- REQUIRED ACTION
Your task is to tally the lines of the listing containing the word "pour" and report the figure alone.
___ DATA SUPPLIED
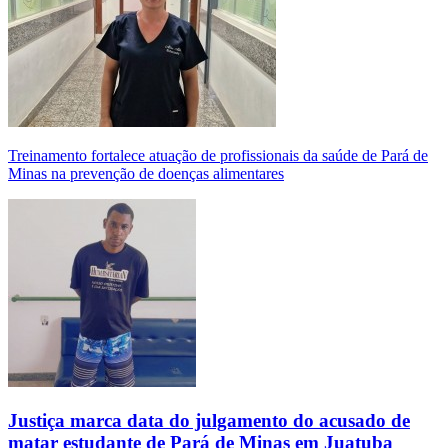
Treinamento fortalece atuação de profissionais da saúde de Pará de
Minas na prevenção de doenças alimentares
Justiça marca data do julgamento do acusado de
matar estudante de Pará de Minas em Juatuba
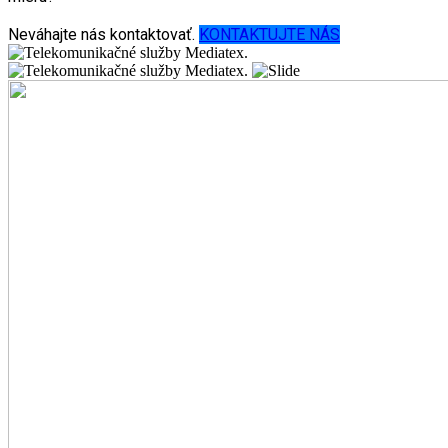
Neváhajte nás kontaktovať.
KONTAKTUJTE NÁS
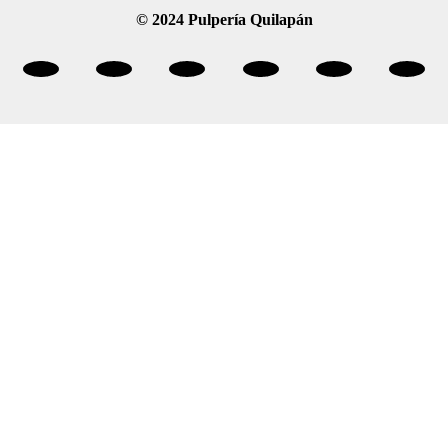
© 2024 Pulpería Quilapán
Facebook
Twitter
Youtube
Spotify
Instagram
Linke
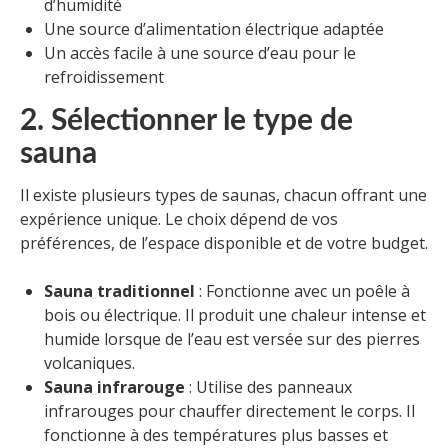
d’humidité
Une source d’alimentation électrique adaptée
Un accès facile à une source d’eau pour le
refroidissement
2. Sélectionner le type de
sauna
Il existe plusieurs types de saunas, chacun offrant une
expérience unique. Le choix dépend de vos
préférences, de l’espace disponible et de votre budget.
Sauna traditionnel
: Fonctionne avec un poêle à
bois ou électrique. Il produit une chaleur intense et
humide lorsque de l’eau est versée sur des pierres
volcaniques.
Sauna infrarouge
: Utilise des panneaux
infrarouges pour chauffer directement le corps. Il
fonctionne à des températures plus basses et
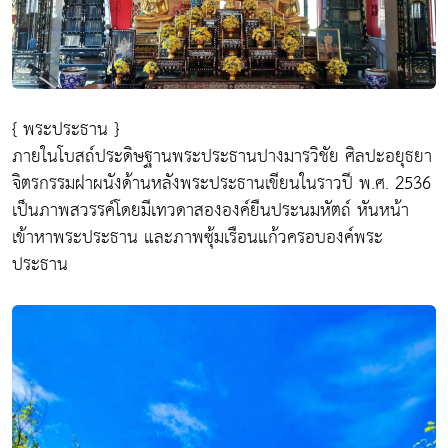
{ พระประธาน }
ภายในโบสถ์ประดิษฐานพระประธานปางมารวิชัย ศิลปะอยุธยา
จิตรกรรมฝาผนังด้านหลังพระประธานเขียนในราวปี พ.ศ. 2536
เป็นภาพสวรรค์โดยมีเทวดาสององค์ยืนประนมหัตถ์ หันหน้า
เข้าหาพระประธาน และภาพซุ้มเรือนแก้วครอบองค์พระ
ประธาน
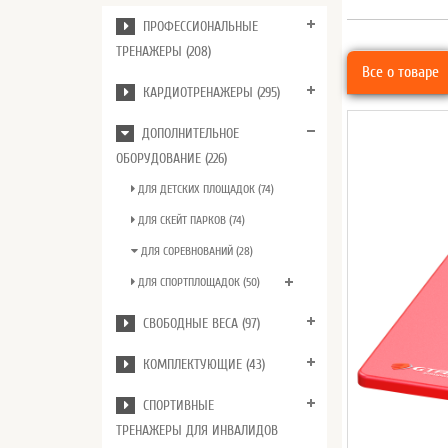
ПРОФЕССИОНАЛЬНЫЕ
ТРЕНАЖЕРЫ (208)
Все о товаре
КАРДИОТРЕНАЖЕРЫ (295)
ДОПОЛНИТЕЛЬНОЕ
ОБОРУДОВАНИЕ (226)
ДЛЯ ДЕТСКИХ ПЛОЩАДОК (74)
ДЛЯ СКЕЙТ ПАРКОВ (74)
ДЛЯ СОРЕВНОВАНИЙ (28)
ДЛЯ СПОРТПЛОЩАДОК (50)
СВОБОДНЫЕ ВЕСА (97)
КОМПЛЕКТУЮЩИЕ (43)
СПОРТИВНЫЕ
ТРЕНАЖЕРЫ ДЛЯ ИНВАЛИДОВ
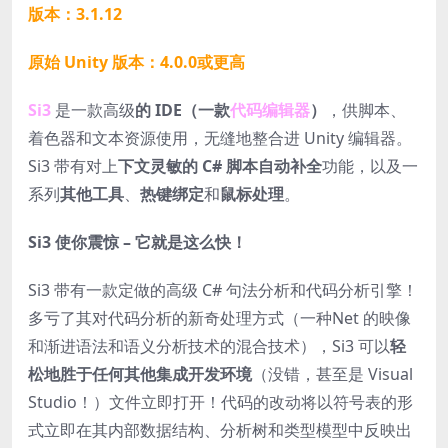
版本：3.1.12
原始 Unity 版本：4.0.0或更高
Si3
是一款高级
的 IDE（一款
代码编辑器
）
，供脚本、
着色器和文本资源使用，无缝地整合进 Unity 编辑器。
Si3 带有对上
下文灵敏的 C# 脚本自动补全
功能，以及一
系列
其他工具
、
热键绑定
和
鼠标处理
。
Si3 使你震惊 – 它就是这么快！
Si3 带有一款定做的高级 C# 句法分析和代码分析引擎！
多亏了其对代码分析的新奇处理方式（一种Net 的映像
和渐进语法和语义分析技术的混合技术），Si3 可以
轻
松地胜于任何其他集成开发环境
（没错，甚至是 Visual
Studio！）文件立即打开！代码的改动将以符号表的形
式立即在其内部数据结构、分析树和类型模型中反映出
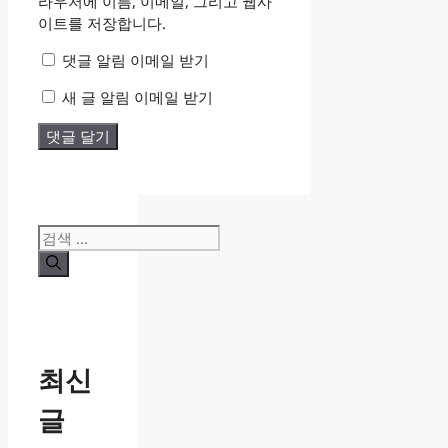
라우저에 이름, 이메일, 그리고 웹사
트
이트를 저장합니다.
댓글 알림 이메일 받기
새 글 알림 이메일 받기
검
색:
최신
글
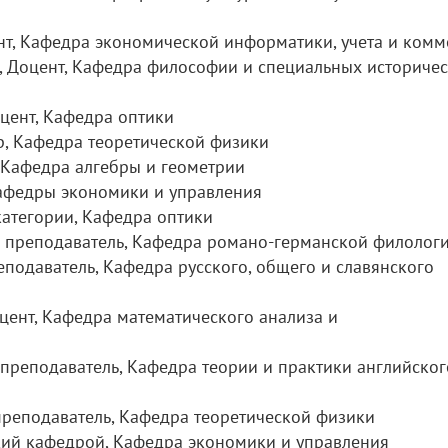
ент, Кафедра экономической информатики, учета и ком
, Доцент, Кафедра философии и специальных историче
оцент, Кафедра оптики
р, Кафедра теоретической физики
, Кафедра алгебры и геометрии
кафедры экономики и управления
 категории, Кафедра оптики
й преподаватель, Кафедра романо-германской филолог
еподаватель, Кафедра русского, общего и славянского
оцент, Кафедра математического анализа и
 преподаватель, Кафедра теории и практики английског
преподаватель, Кафедра теоретической физики
щий кафедрой, Кафедра экономики и управления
______
- SOLVED EXERCISE
2